**Extract provided**.
################

But one of them was that if you're if you're coming at this kind of from the outside, like, you just really like LED lights that tell you that it's working. And so for maybe, like, the first 4 or 5 years, I I was trying to do this ultra low power device, but I had a LED light that I couldn't disable. It took me a while to so I basically had, like, a LED light in a dark box in the Arctic and it was using up, like, half my battery. So so the most the most recent rev actually has, it has, some pins that that you can, connect and then turn the LED light on, but it doesn't come, like, naturally powered. We've had to swap the, the pressure sensor, like I switch from a Bosch BMP280 to this TE sensor that's, part of that was just due to some parts shortage stuff.

Cy Keener:

But then also, this TE sensor actually has this kind of nice stainless steel, mount that you can put an o ring on. So you can actually put, like, a tube down to it, which is kinda cool. And then, I'm sort of slacking, but I I would like to I think I think that the thing that I would definitely wanna change on it moving forward is just upgrading the processing power. Like, we're we would, I've had plans for, like, 2 or 3 years to make us the MD 21 version of it. And the, you know, the the ATmega works fine, but it just feels like using an ATmega in 2024 is, like, slightly strange thing to do when there's there's other options out there.

Cy Keener:

So I think there's that. The big the big project that I'm trying to take on is is that I've been using these sensors. Like we will do these kind of peripherals with it. So the circuit has the ability to to communicate over serial or ITC to other devices. And so, a bunch of the work that I've done in the Arctic, has involved temperature and light sensors created by a Croatian company, that are these kind of custom sensors for Arctic applications, and they're they're basically like a flex PCB with a bunch of little thermistors or a bunch of RGB IR sensors at like a 2 centimeter or 5 centimeter increment, and you put those down through the ice.

Cy Keener:

But basically, we've had to, to do that. We would like, they had their own ATmega 328 board that would talk to the sensors and that it would communicate back and forth to my ATmega board over serial and kinda send the data then do that. But we'd like to kinda bring that in house. So I've I've got sorta unrealized designs to to try to bring that in house. I also spent a bunch of time, sorting out my own Iridium support board, and I got that to end build stage, but then I haven't kind of done a full I got that working at that stage, but I haven't done, like, a full production run of that and gotten that out into the Arctic.

Cy Keener:

So there's a bunch of like, I guess my problem as an artist is that I I have, like, too wide of a skill set or something or, like, too many ambitions to do different things, and then it just kinda goes in cycles. But I would love to to carve out 6 months just to to kinda crank out 3 or 4 iterations of like, future iterations of the thing. So so, yeah, I mean, I think I think it in some ways I've just experienced all the same that sort of, like, design for manufacturing and parts shortage stuff on a smaller scale that, that everyone else has experienced and kinda struggled with.

################

**Given task 1**.
In the transcript, which pressure sensor did the speaker replace with the TE sensor?
**Given task 2**.
Condense the transcript paragraph beginning "But then also, this TE sensor" into a short bulleted list that keeps its main facts.

################

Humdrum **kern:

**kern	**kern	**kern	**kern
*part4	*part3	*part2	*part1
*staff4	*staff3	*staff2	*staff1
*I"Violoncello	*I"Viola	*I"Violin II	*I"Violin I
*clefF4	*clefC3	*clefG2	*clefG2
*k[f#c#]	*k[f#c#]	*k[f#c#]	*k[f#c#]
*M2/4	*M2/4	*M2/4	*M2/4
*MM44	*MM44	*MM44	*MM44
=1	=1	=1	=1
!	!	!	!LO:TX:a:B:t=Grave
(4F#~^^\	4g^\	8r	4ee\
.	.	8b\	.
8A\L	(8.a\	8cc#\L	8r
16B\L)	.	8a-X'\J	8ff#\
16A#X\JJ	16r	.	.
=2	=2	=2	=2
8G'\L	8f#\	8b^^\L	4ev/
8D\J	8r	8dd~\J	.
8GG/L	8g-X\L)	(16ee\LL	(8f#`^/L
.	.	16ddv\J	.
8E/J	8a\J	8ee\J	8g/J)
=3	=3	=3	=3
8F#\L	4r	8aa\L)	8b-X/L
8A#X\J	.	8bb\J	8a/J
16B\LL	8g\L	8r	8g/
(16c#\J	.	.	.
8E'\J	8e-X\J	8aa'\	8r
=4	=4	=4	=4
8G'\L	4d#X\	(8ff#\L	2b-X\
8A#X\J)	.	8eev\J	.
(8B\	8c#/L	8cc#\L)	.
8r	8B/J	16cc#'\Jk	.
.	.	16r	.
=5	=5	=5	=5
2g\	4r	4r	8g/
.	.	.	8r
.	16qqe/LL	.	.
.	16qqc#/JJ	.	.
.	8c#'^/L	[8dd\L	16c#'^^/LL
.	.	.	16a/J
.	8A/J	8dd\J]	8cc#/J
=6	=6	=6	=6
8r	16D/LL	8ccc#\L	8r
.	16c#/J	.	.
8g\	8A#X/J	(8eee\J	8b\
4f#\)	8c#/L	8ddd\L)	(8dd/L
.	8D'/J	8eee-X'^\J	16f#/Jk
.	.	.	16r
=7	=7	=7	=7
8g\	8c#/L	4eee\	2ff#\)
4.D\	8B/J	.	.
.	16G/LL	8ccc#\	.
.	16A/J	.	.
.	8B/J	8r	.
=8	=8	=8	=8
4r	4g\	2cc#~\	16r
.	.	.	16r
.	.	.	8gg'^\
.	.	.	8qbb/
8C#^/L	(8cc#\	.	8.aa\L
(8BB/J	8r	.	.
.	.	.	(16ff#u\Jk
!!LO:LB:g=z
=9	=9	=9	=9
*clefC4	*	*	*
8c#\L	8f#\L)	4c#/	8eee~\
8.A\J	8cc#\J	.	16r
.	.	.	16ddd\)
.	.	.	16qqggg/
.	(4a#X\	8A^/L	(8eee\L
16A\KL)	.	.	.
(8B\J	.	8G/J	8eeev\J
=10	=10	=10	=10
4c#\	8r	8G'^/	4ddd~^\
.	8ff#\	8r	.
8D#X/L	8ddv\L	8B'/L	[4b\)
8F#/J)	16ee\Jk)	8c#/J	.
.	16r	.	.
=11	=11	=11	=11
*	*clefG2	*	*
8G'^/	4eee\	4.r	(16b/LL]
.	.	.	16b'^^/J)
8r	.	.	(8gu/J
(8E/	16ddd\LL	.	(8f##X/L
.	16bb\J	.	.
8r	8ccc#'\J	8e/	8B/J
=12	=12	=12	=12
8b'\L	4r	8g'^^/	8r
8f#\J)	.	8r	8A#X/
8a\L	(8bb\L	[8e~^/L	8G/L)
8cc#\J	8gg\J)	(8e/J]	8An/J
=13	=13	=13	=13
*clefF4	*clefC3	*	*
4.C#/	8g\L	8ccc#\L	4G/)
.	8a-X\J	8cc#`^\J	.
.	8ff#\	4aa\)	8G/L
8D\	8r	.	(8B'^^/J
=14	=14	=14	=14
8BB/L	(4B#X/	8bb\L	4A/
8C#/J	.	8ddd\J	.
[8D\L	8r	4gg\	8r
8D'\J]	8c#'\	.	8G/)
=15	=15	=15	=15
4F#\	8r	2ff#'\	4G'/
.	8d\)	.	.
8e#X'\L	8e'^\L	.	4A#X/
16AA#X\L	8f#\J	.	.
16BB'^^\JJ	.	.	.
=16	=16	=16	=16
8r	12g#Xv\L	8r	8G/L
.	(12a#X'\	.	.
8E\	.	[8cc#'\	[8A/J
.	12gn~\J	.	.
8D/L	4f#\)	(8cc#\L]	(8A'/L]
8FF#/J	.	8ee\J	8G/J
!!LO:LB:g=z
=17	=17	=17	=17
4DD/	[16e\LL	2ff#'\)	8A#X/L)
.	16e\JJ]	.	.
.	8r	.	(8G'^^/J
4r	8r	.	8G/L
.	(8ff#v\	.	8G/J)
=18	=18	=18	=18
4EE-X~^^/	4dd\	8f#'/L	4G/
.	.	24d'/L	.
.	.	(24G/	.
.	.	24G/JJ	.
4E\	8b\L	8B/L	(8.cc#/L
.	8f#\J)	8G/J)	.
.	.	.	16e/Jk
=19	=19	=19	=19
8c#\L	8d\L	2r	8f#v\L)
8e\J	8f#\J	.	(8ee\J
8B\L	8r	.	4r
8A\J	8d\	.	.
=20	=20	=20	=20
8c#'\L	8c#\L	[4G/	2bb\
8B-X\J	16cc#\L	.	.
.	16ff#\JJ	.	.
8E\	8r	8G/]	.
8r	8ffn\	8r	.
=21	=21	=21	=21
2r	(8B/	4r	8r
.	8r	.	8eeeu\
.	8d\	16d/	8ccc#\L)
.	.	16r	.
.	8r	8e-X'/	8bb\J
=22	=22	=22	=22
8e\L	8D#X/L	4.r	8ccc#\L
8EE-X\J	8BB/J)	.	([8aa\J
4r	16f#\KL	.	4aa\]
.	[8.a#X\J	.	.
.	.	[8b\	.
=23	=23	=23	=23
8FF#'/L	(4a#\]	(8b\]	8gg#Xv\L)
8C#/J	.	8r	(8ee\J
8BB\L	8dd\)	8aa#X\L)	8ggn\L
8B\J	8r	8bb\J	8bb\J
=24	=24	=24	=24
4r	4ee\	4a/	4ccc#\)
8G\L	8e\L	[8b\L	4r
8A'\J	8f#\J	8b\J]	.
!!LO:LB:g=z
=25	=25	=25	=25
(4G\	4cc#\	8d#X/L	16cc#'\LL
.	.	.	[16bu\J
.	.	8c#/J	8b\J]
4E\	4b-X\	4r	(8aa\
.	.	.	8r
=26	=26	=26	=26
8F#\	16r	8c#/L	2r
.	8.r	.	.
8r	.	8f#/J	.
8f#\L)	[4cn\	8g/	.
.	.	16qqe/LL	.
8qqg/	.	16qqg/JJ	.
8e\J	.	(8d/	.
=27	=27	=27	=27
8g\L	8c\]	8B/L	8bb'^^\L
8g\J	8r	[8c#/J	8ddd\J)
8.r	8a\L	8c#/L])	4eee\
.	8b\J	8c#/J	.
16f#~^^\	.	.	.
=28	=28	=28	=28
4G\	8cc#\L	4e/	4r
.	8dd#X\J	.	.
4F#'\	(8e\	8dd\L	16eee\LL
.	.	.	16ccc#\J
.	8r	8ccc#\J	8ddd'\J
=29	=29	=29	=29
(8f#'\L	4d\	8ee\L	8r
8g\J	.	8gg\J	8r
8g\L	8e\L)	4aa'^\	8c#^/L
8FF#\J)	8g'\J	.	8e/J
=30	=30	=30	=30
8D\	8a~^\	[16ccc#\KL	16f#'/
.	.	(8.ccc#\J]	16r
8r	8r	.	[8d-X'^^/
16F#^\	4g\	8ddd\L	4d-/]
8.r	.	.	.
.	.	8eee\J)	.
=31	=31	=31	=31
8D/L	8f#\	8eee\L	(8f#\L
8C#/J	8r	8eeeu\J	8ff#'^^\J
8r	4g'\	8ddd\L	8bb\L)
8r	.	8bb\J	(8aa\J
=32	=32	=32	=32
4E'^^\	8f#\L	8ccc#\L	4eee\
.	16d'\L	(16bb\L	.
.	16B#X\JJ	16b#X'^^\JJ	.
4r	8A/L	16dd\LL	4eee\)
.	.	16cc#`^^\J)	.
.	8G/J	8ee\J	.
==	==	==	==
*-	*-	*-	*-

################

**Worked solution 1**.
A Bosch BMP280.

**Worked solution 2**.
- The TE sensor has a stainless steel mount that can take an O-ring, so a tube can be run down to it.
- The change the speaker most wants to make going forward is upgrading the processing power.
- Plans to make an MD 21 version have existed for two or three years.
- The ATmega works fine, but using it in 2024 feels slightly strange when other options exist.